◆ **Records supplied**:
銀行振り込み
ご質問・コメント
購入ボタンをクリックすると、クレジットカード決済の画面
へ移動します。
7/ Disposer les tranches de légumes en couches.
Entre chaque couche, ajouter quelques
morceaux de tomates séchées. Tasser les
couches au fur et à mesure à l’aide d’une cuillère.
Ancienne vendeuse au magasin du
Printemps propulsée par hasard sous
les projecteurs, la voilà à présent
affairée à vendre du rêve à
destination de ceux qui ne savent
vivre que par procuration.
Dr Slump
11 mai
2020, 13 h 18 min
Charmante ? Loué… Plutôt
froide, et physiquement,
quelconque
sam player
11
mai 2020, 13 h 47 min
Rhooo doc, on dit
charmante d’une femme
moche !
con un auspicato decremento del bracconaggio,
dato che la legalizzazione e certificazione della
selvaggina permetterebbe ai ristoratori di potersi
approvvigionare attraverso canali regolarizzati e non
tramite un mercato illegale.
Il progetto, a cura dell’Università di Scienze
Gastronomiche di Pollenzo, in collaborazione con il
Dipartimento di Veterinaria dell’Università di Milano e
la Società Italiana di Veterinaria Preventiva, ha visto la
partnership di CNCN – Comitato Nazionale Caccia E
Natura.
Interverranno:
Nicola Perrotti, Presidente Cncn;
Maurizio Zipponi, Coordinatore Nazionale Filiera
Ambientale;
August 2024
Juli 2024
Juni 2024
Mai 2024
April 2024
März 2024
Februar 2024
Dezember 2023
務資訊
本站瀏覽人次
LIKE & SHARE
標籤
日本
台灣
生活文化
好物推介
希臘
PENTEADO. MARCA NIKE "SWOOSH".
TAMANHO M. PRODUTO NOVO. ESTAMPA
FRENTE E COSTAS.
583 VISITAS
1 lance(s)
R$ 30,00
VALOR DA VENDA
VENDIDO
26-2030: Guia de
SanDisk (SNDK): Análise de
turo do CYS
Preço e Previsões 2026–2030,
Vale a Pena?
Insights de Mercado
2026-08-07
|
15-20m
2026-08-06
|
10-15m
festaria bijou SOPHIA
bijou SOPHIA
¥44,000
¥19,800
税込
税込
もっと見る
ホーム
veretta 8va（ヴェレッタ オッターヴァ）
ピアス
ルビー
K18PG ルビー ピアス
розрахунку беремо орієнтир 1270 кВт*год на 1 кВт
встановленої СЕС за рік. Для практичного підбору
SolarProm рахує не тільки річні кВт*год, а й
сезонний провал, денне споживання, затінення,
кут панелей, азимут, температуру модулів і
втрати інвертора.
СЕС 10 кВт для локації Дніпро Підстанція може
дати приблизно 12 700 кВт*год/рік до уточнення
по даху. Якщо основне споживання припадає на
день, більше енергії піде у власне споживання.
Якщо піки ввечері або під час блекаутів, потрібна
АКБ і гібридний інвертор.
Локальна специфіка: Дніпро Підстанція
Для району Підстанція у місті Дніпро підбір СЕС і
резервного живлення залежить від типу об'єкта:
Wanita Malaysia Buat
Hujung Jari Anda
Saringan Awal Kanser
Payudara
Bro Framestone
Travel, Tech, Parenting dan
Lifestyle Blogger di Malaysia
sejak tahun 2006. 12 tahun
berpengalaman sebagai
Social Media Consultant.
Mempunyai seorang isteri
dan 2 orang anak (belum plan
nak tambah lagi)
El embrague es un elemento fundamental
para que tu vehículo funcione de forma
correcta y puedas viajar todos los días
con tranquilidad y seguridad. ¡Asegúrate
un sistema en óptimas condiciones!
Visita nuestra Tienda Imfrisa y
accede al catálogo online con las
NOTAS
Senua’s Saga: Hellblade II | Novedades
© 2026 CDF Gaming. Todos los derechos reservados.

◆ **Description of the task**:
Please pick out every line in the items that contains the word "couches".

◆ **Your solution**:
7/ Disposer les tranches de légumes en couches.
couches au fur et à mesure à l’aide d’une cuillère.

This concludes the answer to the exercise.